3 min read

It turns out that a big name was more important than big money in Maine’s Senate primary.

Democratic winner Cynthia Dill spent less than $40,000, the second-smallest amount in the four-way Democratic field. On the Republican side, the three biggest fundraisers, small businessman Scott D’Amboise, state Treasurer Bruce Poliquin and former state Senate President Rick Bennett, all came up short in a six-way race.

An 11th-hour $50,000 cash infusion that winning GOP candidate Charlie Summers personally provided may have helped him buy TV and radio time, but three of his rivals still outspent him.

In the end, the low voter turnout and large field of candidates favored those with name recognition more than deep pockets, said Mark Brewer, political science professor at the University of Maine.

“This is a very low turnout, and in all honesty, it wasn’t an enthusiastic turnout. The people who turned out didn’t turn out because they were in love with any of the candidates. They turned out because it was their civic duty. When you have those kind of elections, then it comes down to name recognition,” Brewer said.

The victories by Summers and Dill on Tuesday mean they’ll represent their parties in November’s general election. Also on the ballot will be four independents: former Gov. Angus King, businessman Steve Woods from Yarmouth, tea party activist and libertarian Andrew Ian Dodge, and Danny Dalton of Brunswick.

Advertisement

In the primary race, Summers had the benefit of having run three times for 1st Congressional District, as well as his tenure as secretary of state and previous post as regional chief of the Small Business Administration. Dill, a state senator from Cape Elizabeth, is well known in southern Maine.

All told, about 17 percent of eligible voters cast tallies in the primaries, which are open only to registered Republicans and Democrats. Unenrolled voters make up Maine’s largest voting bloc.

For the most part, campaign spending was relatively low, with only six of the 10 major-party candidates raising more than $100,000 and only a few buying television advertising.

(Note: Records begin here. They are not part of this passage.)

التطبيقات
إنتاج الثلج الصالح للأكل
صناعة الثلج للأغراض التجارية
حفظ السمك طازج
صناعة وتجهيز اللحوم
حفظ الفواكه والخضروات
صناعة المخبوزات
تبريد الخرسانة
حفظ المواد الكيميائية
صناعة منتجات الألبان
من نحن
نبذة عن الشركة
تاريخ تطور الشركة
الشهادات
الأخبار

In the Republican race, D’Amboise raised nearly $700,000, much of it from out-of-state donors; Poliquin raised more than $250,000, including $124,000 of his own money and in-kind donations.

Despite his fundraising advantage, D’Amboise faced a daunting task when five other GOP candidates jumped into the race with the retirement of Sen. Olympia Snowe from the Senate. Poliquin, especially, appeared to eat into D’Amboise’s core support of conservatives, libertarians and tea party activists.

“It’s very hard to start from a position of being unknown to winning a race with lots of other well-known candidates,” said Michael Franz, political science professor at Bowdoin College.

Summers, of Scarborough, provided $50,000 to his campaign less than two weeks before the election, but his total spending of about $160,000 ranked fourth among the GOP field, behind D’Amboise, of Lisbon Falls; Poliquin, of Georgetown; and Bennett, of Oxford, according to reports filed with the Federal Election Commission.

Also on the GOP ballot were Attorney General William Schneider of Durham and state Sen. Debra Plowman of Hampden. The other Democrats in the Senate primary were former Secretary of State Matthew Dunlap of Old Town, state Rep. Jon Hinck of Portland and Ben Pollard, a Portland homebuilder.